§ **Your objective**
All the records that follow need to be reproduced exactly. Omit the images.
---------- Data ----------
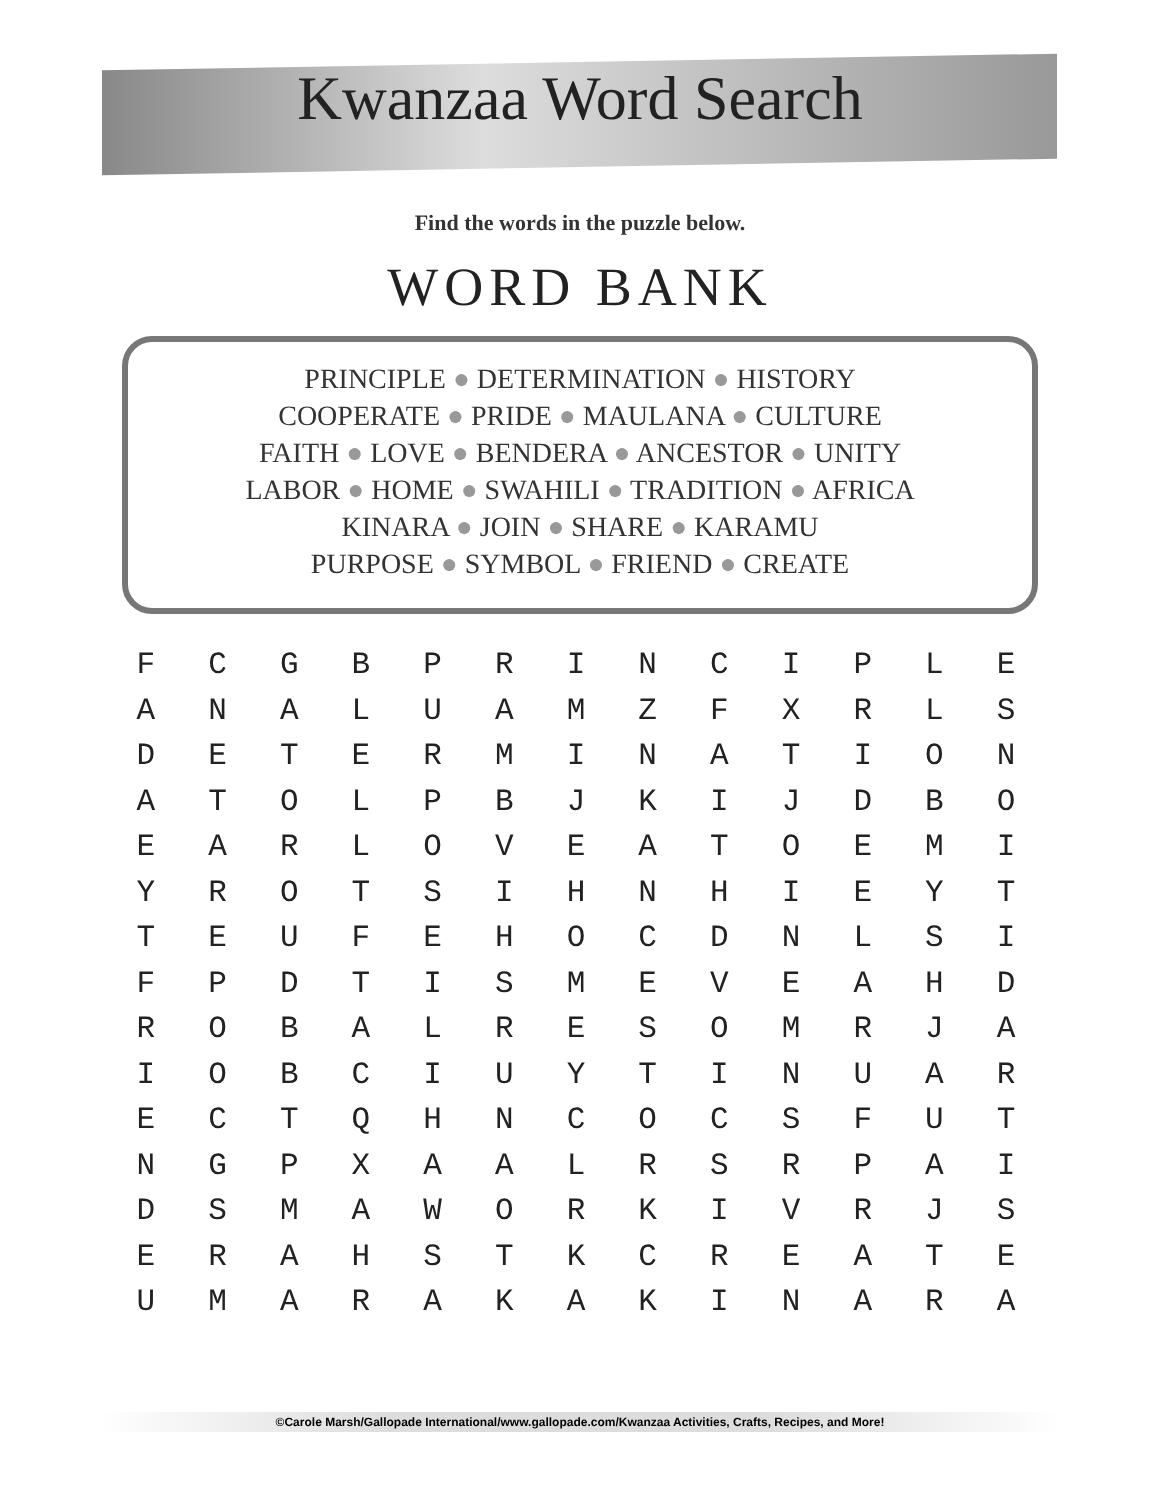Kwanzaa Word Search
Find the words in the puzzle below.
WORD BANK
PRINCIPLE ● DETERMINATION ● HISTORY
COOPERATE ● PRIDE ● MAULANA ● CULTURE
FAITH ● LOVE ● BENDERA ● ANCESTOR ● UNITY
LABOR ● HOME ● SWAHILI ● TRADITION ● AFRICA
KINARA ● JOIN ● SHARE ● KARAMU
PURPOSE ● SYMBOL ● FRIEND ● CREATE
| F | C | G | B | P | R | I | N | C | I | P | L | E |
| A | N | A | L | U | A | M | Z | F | X | R | L | S |
| D | E | T | E | R | M | I | N | A | T | I | O | N |
| A | T | O | L | P | B | J | K | I | J | D | B | O |
| E | A | R | L | O | V | E | A | T | O | E | M | I |
| Y | R | O | T | S | I | H | N | H | I | E | Y | T |
| T | E | U | F | E | H | O | C | D | N | L | S | I |
| F | P | D | T | I | S | M | E | V | E | A | H | D |
| R | O | B | A | L | R | E | S | O | M | R | J | A |
| I | O | B | C | I | U | Y | T | I | N | U | A | R |
| E | C | T | Q | H | N | C | O | C | S | F | U | T |
| N | G | P | X | A | A | L | R | S | R | P | A | I |
| D | S | M | A | W | O | R | K | I | V | R | J | S |
| E | R | A | H | S | T | K | C | R | E | A | T | E |
| U | M | A | R | A | K | A | K | I | N | A | R | A |
©Carole Marsh/Gallopade International/www.gallopade.com/Kwanzaa Activities, Crafts, Recipes, and More!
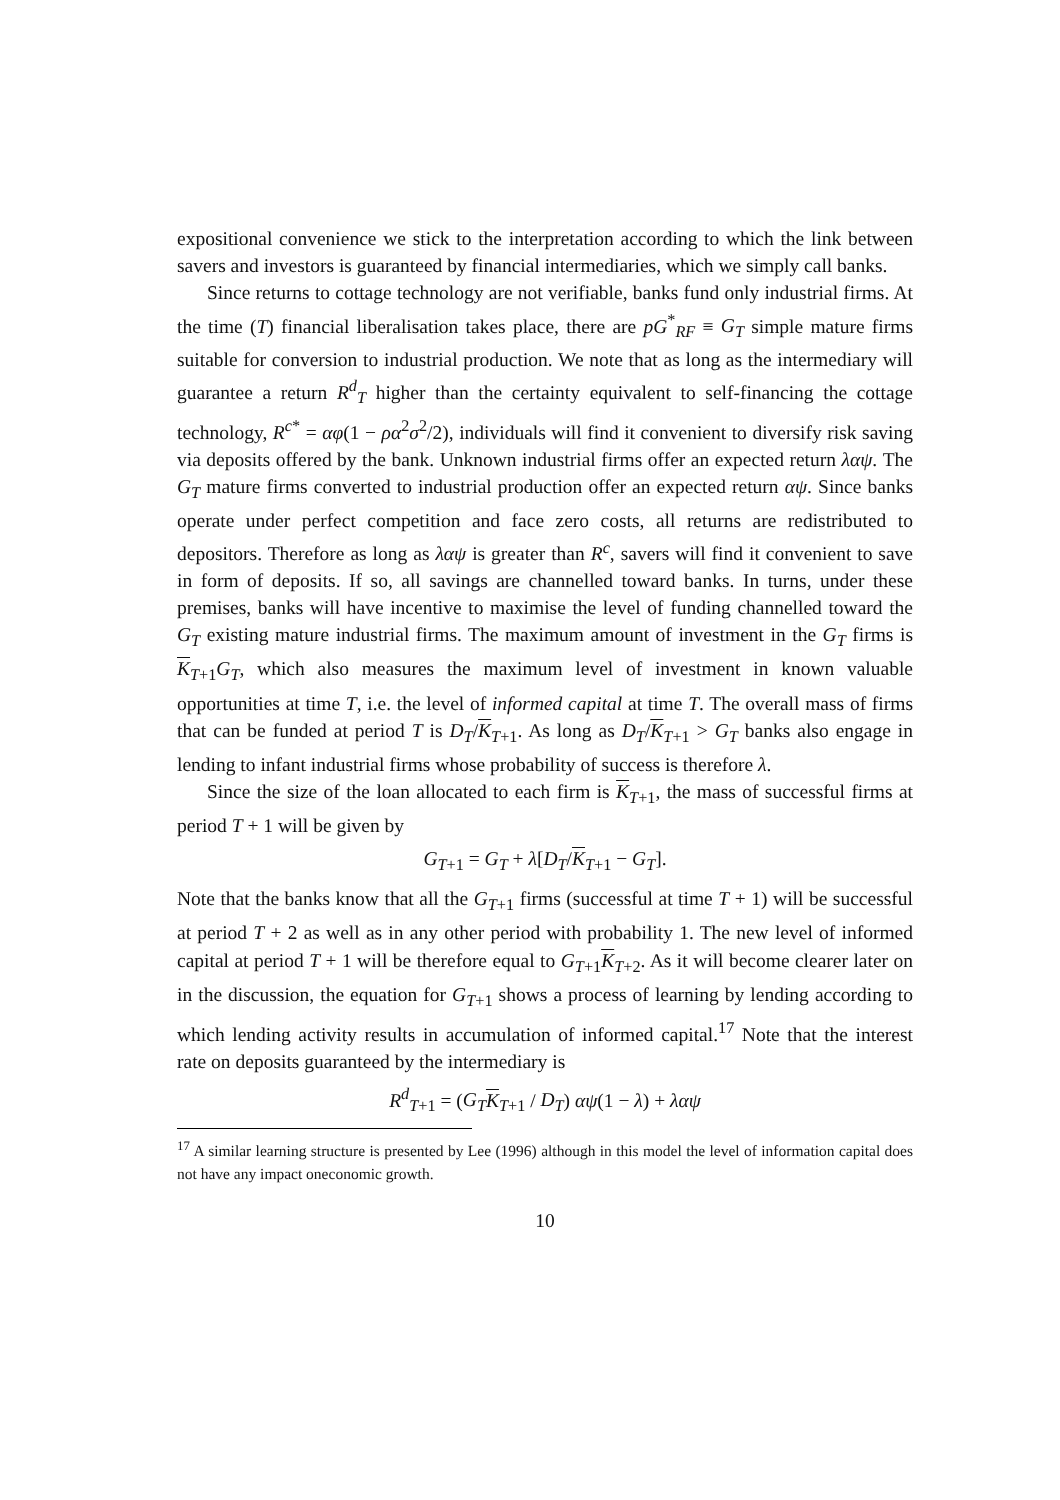expositional convenience we stick to the interpretation according to which the link between savers and investors is guaranteed by financial intermediaries, which we simply call banks.
Since returns to cottage technology are not verifiable, banks fund only industrial firms. At the time (T) financial liberalisation takes place, there are pG<sup>*</sup><sub>RF</sub> ≡ G<sub>T</sub> simple mature firms suitable for conversion to industrial production. We note that as long as the intermediary will guarantee a return R<sup>d</sup><sub>T</sub> higher than the certainty equivalent to self-financing the cottage technology, R<sup>c*</sup> = αφ(1 − ρα<sup>2</sup>σ<sup>2</sup>/2), individuals will find it convenient to diversify risk saving via deposits offered by the bank. Unknown industrial firms offer an expected return λαψ. The G<sub>T</sub> mature firms converted to industrial production offer an expected return αψ. Since banks operate under perfect competition and face zero costs, all returns are redistributed to depositors. Therefore as long as λαψ is greater than R<sup>c</sup>, savers will find it convenient to save in form of deposits. If so, all savings are channelled toward banks. In turns, under these premises, banks will have incentive to maximise the level of funding channelled toward the G<sub>T</sub> existing mature industrial firms. The maximum amount of investment in the G<sub>T</sub> firms is K<sub>T+1</sub>G<sub>T</sub>, which also measures the maximum level of investment in known valuable opportunities at time T, i.e. the level of informed capital at time T. The overall mass of firms that can be funded at period T is D<sub>T</sub>/K<sub>T+1</sub>. As long as D<sub>T</sub>/K<sub>T+1</sub> > G<sub>T</sub> banks also engage in lending to infant industrial firms whose probability of success is therefore λ.
Since the size of the loan allocated to each firm is K<sub>T+1</sub>, the mass of successful firms at period T + 1 will be given by
G<sub>T+1</sub> = G<sub>T</sub> + λ[D<sub>T</sub>/K<sub>T+1</sub> − G<sub>T</sub>].
Note that the banks know that all the G<sub>T+1</sub> firms (successful at time T + 1) will be successful at period T + 2 as well as in any other period with probability 1. The new level of informed capital at period T + 1 will be therefore equal to G<sub>T+1</sub>K<sub>T+2</sub>. As it will become clearer later on in the discussion, the equation for G<sub>T+1</sub> shows a process of learning by lending according to which lending activity results in accumulation of informed capital.<sup>17</sup> Note that the interest rate on deposits guaranteed by the intermediary is
R<sup>d</sup><sub>T+1</sub> = (G<sub>T</sub> K<sub>T+1</sub> / D<sub>T</sub>) αψ(1 − λ) + λαψ
<sup>17</sup> A similar learning structure is presented by Lee (1996) although in this model the level of information capital does not have any impact oneconomic growth.
10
----------
§ **Response for this exercise**
Kwanzaa Word Search
Find the words in the puzzle below.
WORD BANK
PRINCIPLE ● DETERMINATION ● HISTORY
COOPERATE ● PRIDE ● MAULANA ● CULTURE
FAITH ● LOVE ● BENDERA ● ANCESTOR ● UNITY
LABOR ● HOME ● SWAHILI ● TRADITION ● AFRICA
KINARA ● JOIN ● SHARE ● KARAMU
PURPOSE ● SYMBOL ● FRIEND ● CREATE
| F | C | G | B | P | R | I | N | C | I | P | L | E |
| A | N | A | L | U | A | M | Z | F | X | R | L | S |
| D | E | T | E | R | M | I | N | A | T | I | O | N |
| A | T | O | L | P | B | J | K | I | J | D | B | O |
| E | A | R | L | O | V | E | A | T | O | E | M | I |
| Y | R | O | T | S | I | H | N | H | I | E | Y | T |
| T | E | U | F | E | H | O | C | D | N | L | S | I |
| F | P | D | T | I | S | M | E | V | E | A | H | D |
| R | O | B | A | L | R | E | S | O | M | R | J | A |
| I | O | B | C | I | U | Y | T | I | N | U | A | R |
| E | C | T | Q | H | N | C | O | C | S | F | U | T |
| N | G | P | X | A | A | L | R | S | R | P | A | I |
| D | S | M | A | W | O | R | K | I | V | R | J | S |
| E | R | A | H | S | T | K | C | R | E | A | T | E |
| U | M | A | R | A | K | A | K | I | N | A | R | A |
©Carole Marsh/Gallopade International/www.gallopade.com/Kwanzaa Activities, Crafts, Recipes, and More!
expositional convenience we stick to the interpretation according to which the link between savers and investors is guaranteed by financial intermediaries, which we simply call banks.
Since returns to cottage technology are not verifiable, banks fund only industrial firms. At the time (T) financial liberalisation takes place, there are pG<sup>*</sup><sub>RF</sub> ≡ G<sub>T</sub> simple mature firms suitable for conversion to industrial production. We note that as long as the intermediary will guarantee a return R<sup>d</sup><sub>T</sub> higher than the certainty equivalent to self-financing the cottage technology, R<sup>c*</sup> = αφ(1 − ρα<sup>2</sup>σ<sup>2</sup>/2), individuals will find it convenient to diversify risk saving via deposits offered by the bank. Unknown industrial firms offer an expected return λαψ. The G<sub>T</sub> mature firms converted to industrial production offer an expected return αψ. Since banks operate under perfect competition and face zero costs, all returns are redistributed to depositors. Therefore as long as λαψ is greater than R<sup>c</sup>, savers will find it convenient to save in form of deposits. If so, all savings are channelled toward banks. In turns, under these premises, banks will have incentive to maximise the level of funding channelled toward the G<sub>T</sub> existing mature industrial firms. The maximum amount of investment in the G<sub>T</sub> firms is K<sub>T+1</sub>G<sub>T</sub>, which also measures the maximum level of investment in known valuable opportunities at time T, i.e. the level of informed capital at time T. The overall mass of firms that can be funded at period T is D<sub>T</sub>/K<sub>T+1</sub>. As long as D<sub>T</sub>/K<sub>T+1</sub> > G<sub>T</sub> banks also engage in lending to infant industrial firms whose probability of success is therefore λ.
Since the size of the loan allocated to each firm is K<sub>T+1</sub>, the mass of successful firms at period T + 1 will be given by
G<sub>T+1</sub> = G<sub>T</sub> + λ[D<sub>T</sub>/K<sub>T+1</sub> − G<sub>T</sub>].
Note that the banks know that all the G<sub>T+1</sub> firms (successful at time T + 1) will be successful at period T + 2 as well as in any other period with probability 1. The new level of informed capital at period T + 1 will be therefore equal to G<sub>T+1</sub>K<sub>T+2</sub>. As it will become clearer later on in the discussion, the equation for G<sub>T+1</sub> shows a process of learning by lending according to which lending activity results in accumulation of informed capital.<sup>17</sup> Note that the interest rate on deposits guaranteed by the intermediary is
R<sup>d</sup><sub>T+1</sub> = (G<sub>T</sub> K<sub>T+1</sub> / D<sub>T</sub>) αψ(1 − λ) + λαψ
<sup>17</sup> A similar learning structure is presented by Lee (1996) although in this model the level of information capital does not have any impact oneconomic growth.
10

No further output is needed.